Work order: Quote the lines of the material below word for word, from the line with "Taille Personnalisée" up to and including the line with "comunidade com uma nova função, mas com o". Leave the pictures out of your answer.

Page images and extracted text
##############################

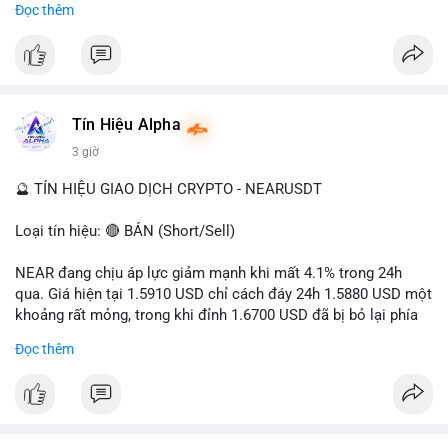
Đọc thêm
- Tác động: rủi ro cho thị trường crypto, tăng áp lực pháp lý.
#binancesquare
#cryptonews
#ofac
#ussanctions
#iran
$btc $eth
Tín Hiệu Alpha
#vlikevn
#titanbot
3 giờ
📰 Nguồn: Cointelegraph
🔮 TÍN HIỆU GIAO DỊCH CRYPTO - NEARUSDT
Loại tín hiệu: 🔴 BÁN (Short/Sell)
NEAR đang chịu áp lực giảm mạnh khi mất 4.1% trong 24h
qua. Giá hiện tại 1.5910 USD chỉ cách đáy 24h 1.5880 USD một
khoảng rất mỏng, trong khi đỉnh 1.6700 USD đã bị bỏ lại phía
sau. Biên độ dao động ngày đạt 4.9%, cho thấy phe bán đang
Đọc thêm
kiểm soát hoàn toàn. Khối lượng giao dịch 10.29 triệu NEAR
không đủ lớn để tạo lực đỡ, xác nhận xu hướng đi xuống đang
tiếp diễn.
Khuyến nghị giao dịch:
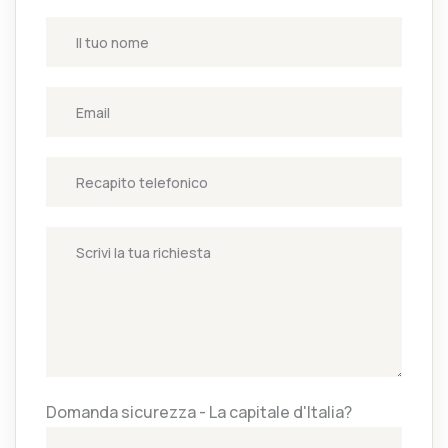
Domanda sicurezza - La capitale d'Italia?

##############################

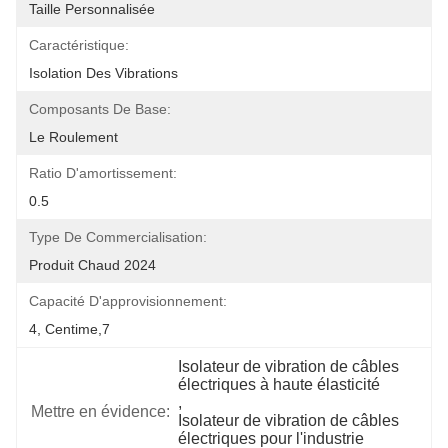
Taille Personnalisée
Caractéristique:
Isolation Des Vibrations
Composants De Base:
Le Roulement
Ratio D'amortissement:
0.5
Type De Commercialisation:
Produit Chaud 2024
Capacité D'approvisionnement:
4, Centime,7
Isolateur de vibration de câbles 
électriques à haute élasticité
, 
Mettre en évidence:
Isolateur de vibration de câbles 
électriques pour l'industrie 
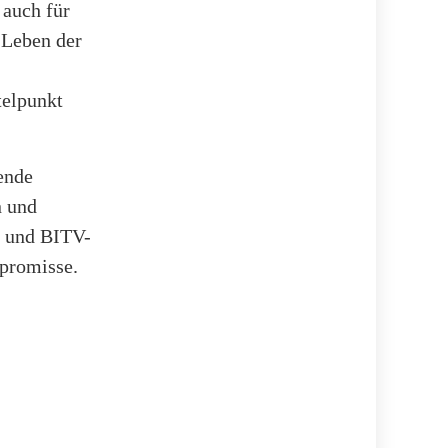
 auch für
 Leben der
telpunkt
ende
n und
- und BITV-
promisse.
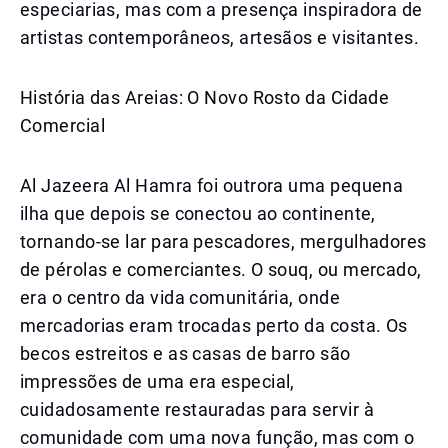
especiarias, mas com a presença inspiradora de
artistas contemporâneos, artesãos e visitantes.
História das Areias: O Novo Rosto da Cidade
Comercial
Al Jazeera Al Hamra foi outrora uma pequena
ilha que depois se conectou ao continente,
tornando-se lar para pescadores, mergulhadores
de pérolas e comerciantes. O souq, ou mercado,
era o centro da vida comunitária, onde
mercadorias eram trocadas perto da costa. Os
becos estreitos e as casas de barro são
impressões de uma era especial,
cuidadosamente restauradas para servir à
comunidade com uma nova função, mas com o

##############################

Response for this exercise:
Taille Personnalisée
Caractéristique:
Isolation Des Vibrations
Composants De Base:
Le Roulement
Ratio D'amortissement:
0.5
Type De Commercialisation:
Produit Chaud 2024
Capacité D'approvisionnement:
4, Centime,7
Isolateur de vibration de câbles 
électriques à haute élasticité
, 
Mettre en évidence:
Isolateur de vibration de câbles 
électriques pour l'industrie 
 auch für
 Leben der
telpunkt
ende
n und
- und BITV-
promisse.
especiarias, mas com a presença inspiradora de
artistas contemporâneos, artesãos e visitantes.
História das Areias: O Novo Rosto da Cidade
Comercial
Al Jazeera Al Hamra foi outrora uma pequena
ilha que depois se conectou ao continente,
tornando-se lar para pescadores, mergulhadores
de pérolas e comerciantes. O souq, ou mercado,
era o centro da vida comunitária, onde
mercadorias eram trocadas perto da costa. Os
becos estreitos e as casas de barro são
impressões de uma era especial,
cuidadosamente restauradas para servir à
comunidade com uma nova função, mas com o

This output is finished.